§ **Information**
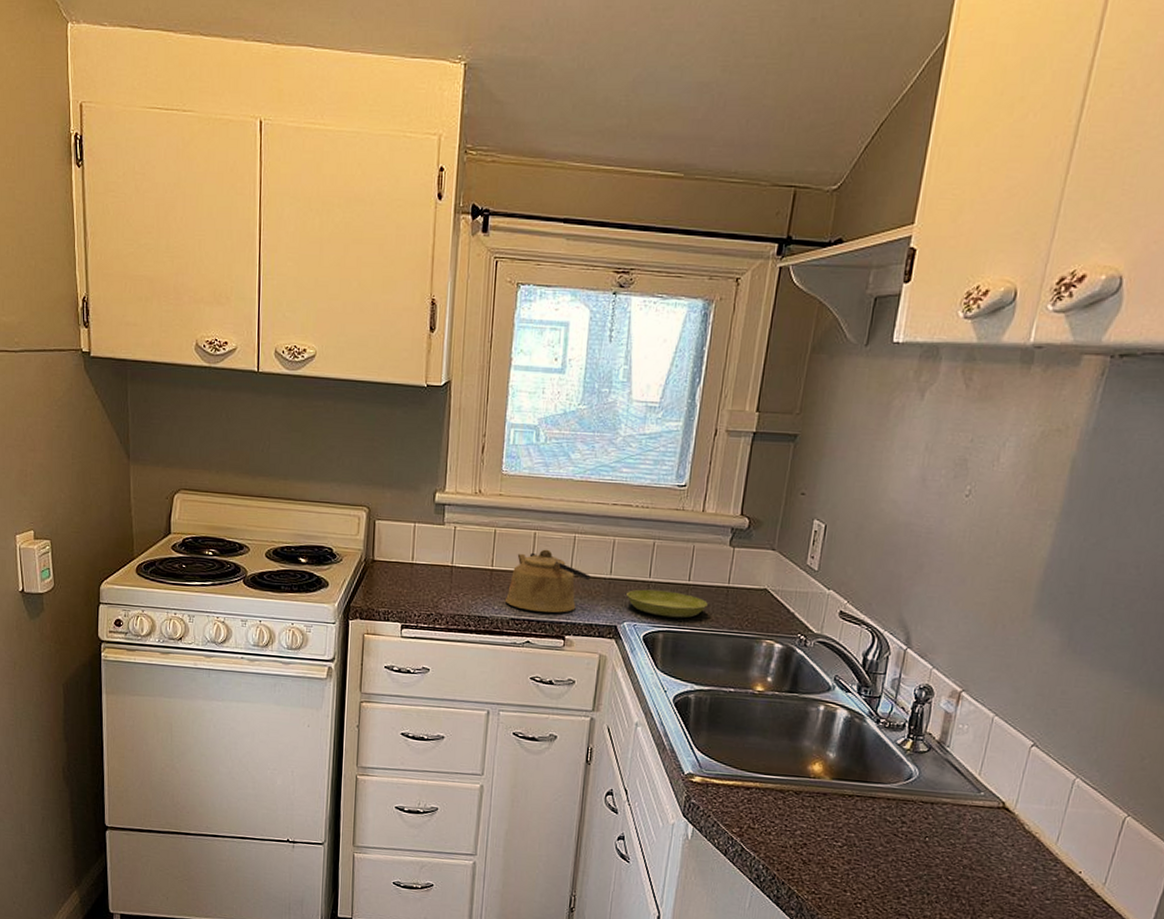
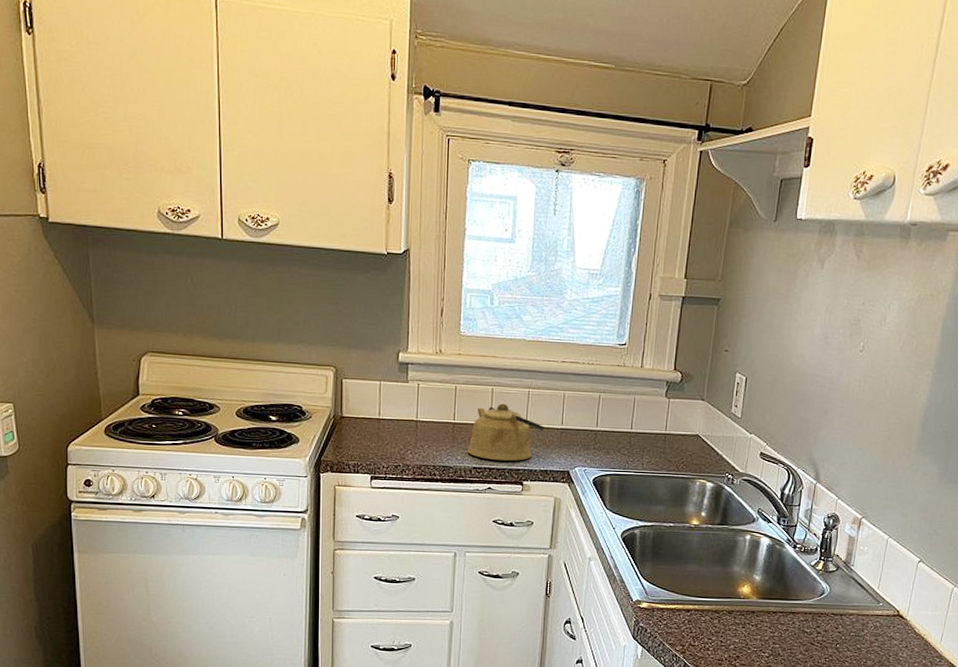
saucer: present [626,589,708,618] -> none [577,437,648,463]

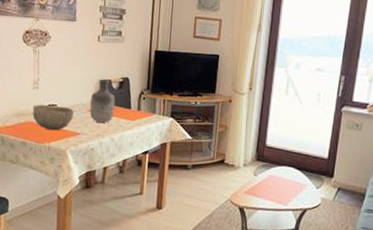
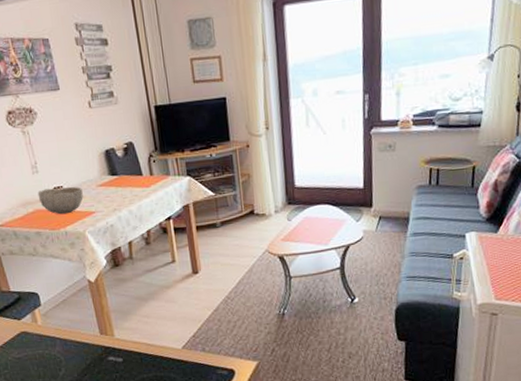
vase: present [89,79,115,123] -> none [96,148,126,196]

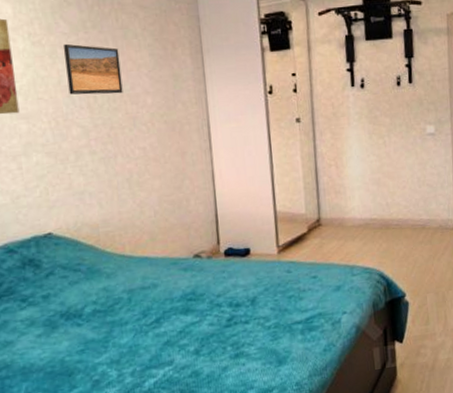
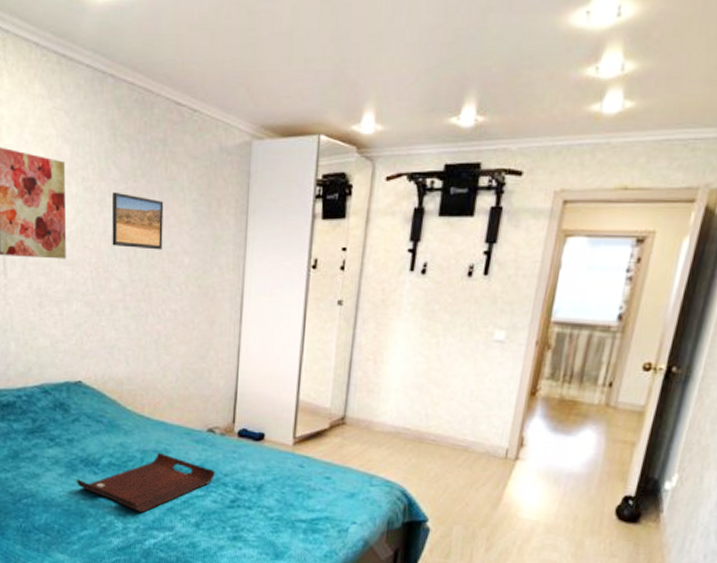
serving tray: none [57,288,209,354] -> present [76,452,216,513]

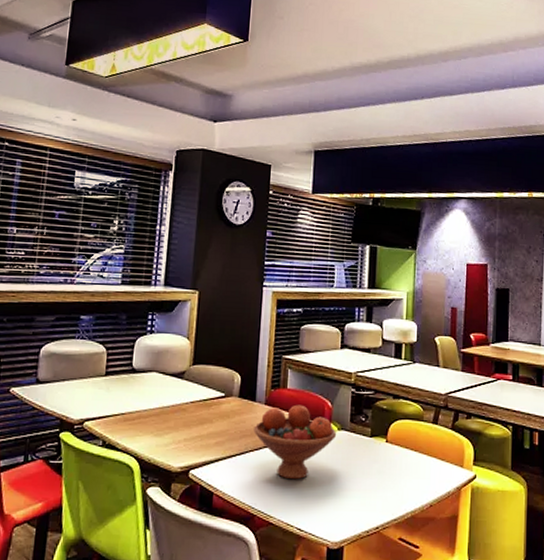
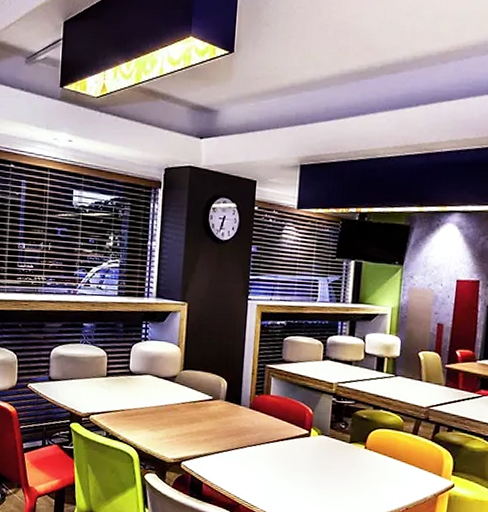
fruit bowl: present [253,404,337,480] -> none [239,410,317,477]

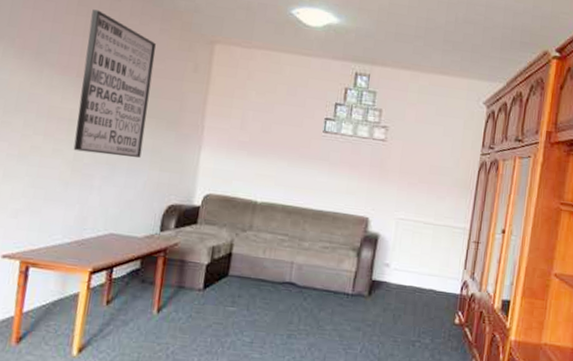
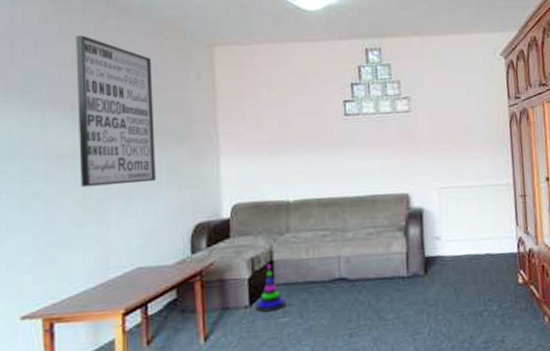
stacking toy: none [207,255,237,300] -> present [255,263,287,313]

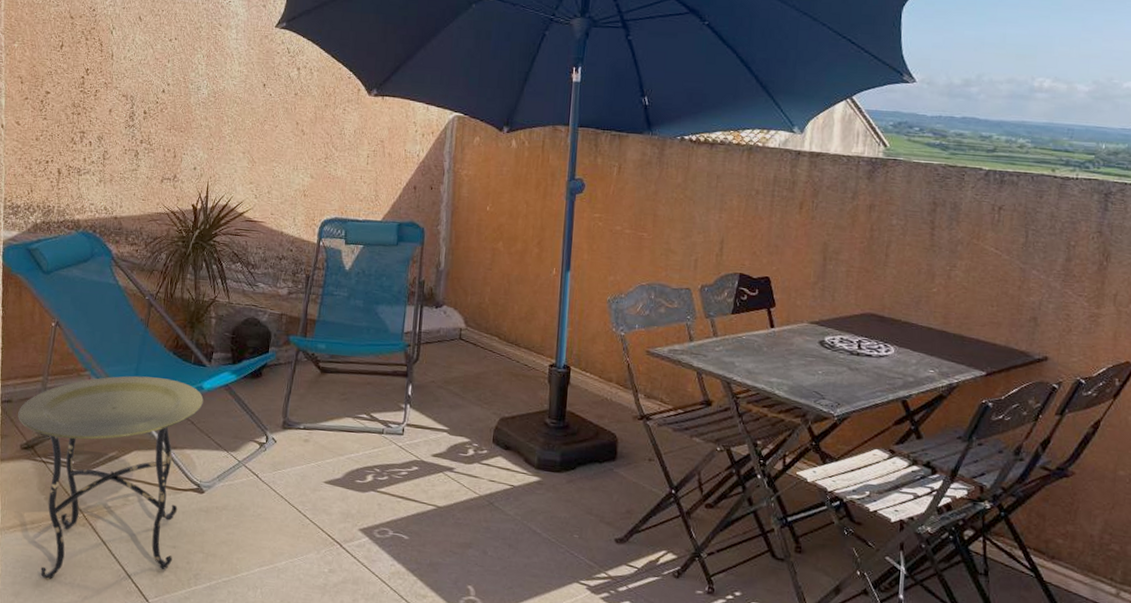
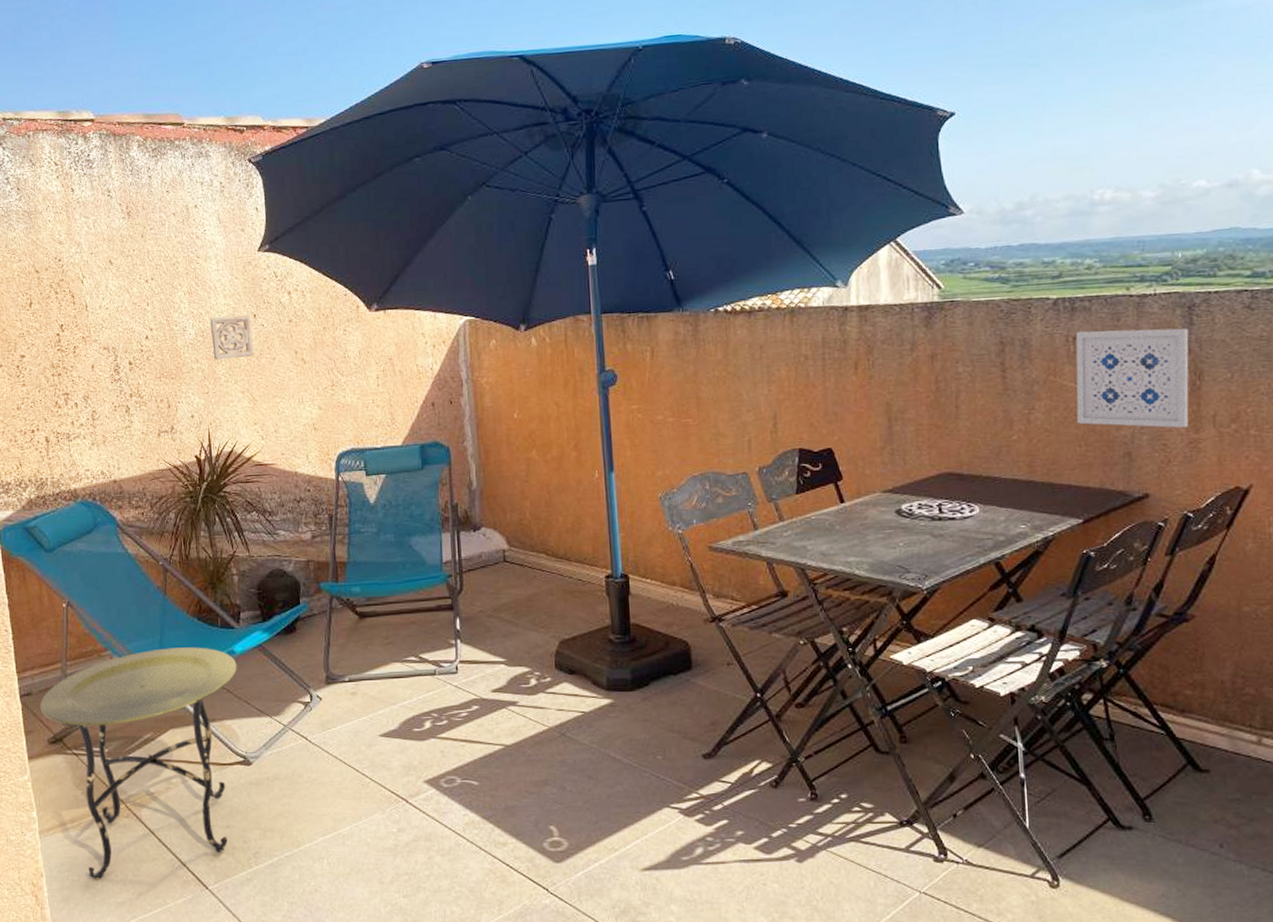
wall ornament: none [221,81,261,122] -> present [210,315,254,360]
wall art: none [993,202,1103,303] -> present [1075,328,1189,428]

§ **Task statement**
Every line of the listing that holds "wall" should be found and copied.

§ **Response below**
wall ornament: none [221,81,261,122] -> present [210,315,254,360]
wall art: none [993,202,1103,303] -> present [1075,328,1189,428]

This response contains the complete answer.